Wie geht man mit Messdifferenzen um, die durch starke Verschmutzung der Skala entstehen?
Messdifferenzen, die durch Verschmutzung entstehen, sind in der Messtechnik ein häufiges Problem. Schmutzpartikel können die Skala verdecken, das Ablesen verfälschen oder bei mechanischen/optischen Systemen zu Fehlfunktionen führen.
Hier ist ein systematischer Leitfaden, wie man in einem solchen Fall vorgeht:
1. Sofortmaßnahme: Fachgerechte Reinigung
Der erste Schritt ist immer die Beseitigung der Ursache. Dabei ist Vorsicht geboten, um die Skala nicht dauerhaft zu beschädigen.
- Trockenreinigung: Loser Staub oder Späne sollten mit Druckluft (ölfrei!) oder einem weichen Pinsel entfernt werden.
- Feuchtreinigung: Bei Öl, Fett oder Verkrustungen helfen geeignete Reinigungsmittel (z. B. Isopropanol oder spezielle Linsenreiniger). Vermeiden Sie aggressive Lösungsmittel, die die Beschriftung oder Beschichtung der Skala angreifen könnten.
- Keine Scheuermittel: Verwenden Sie niemals Schleifvliese oder scheuernde Reiniger, da diese die Präzision der Skalierung (die Kanten der Teilstriche) zerstören.
- Optische Systeme: Bei Glasmaßstäben (z. B. an CNC-Maschinen) muss oft auch der Lesekopf gereinigt werden.

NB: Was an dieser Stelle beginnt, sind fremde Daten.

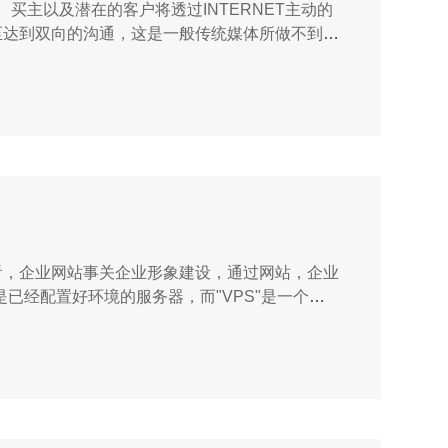
买主以及潜在的客户将透过INTERNET主动的
至达到双向的沟通，这是一般传统媒体所做不到
看，企业网站事关企业形象建设，通过网站，企业
是已经配置好环境的服务器，而"VPS"是一个所
己手里是多么安心的感觉。...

2. Nullpunktprüfung und Rekalibrierung
Nach der Reinigung muss sichergestellt werden, dass das Messgerät noch korrekt arbeitet.
- Nullpunktkontrolle: Fahren Sie das Messgerät auf den Nullpunkt. Besteht immer noch eine Differenz?
- Kontrollmessung: Messen Sie ein bekanntes Prüfmittel (z. B. einen Endmaßblock oder einen Einstellring).
- Justierung: Falls die Reinigung allein die Differenz nicht behoben hat, muss das Gerät neu justiert werden. Wenn die Verschmutzung zu Abrieb geführt hat, ist das Gerät möglicherweise dauerhaft dejustiert.
3. Umgang mit bereits erhobenen Messwerten
Wenn Sie feststellen, dass Messungen mit einer verschmutzten Skala durchgeführt wurden, stellt sich die Frage nach der Validität der Daten:
- Kennzeichnung: Markieren Sie Messwerte, die unter zweifelhaften Bedingungen entstanden sind, als "unsicher".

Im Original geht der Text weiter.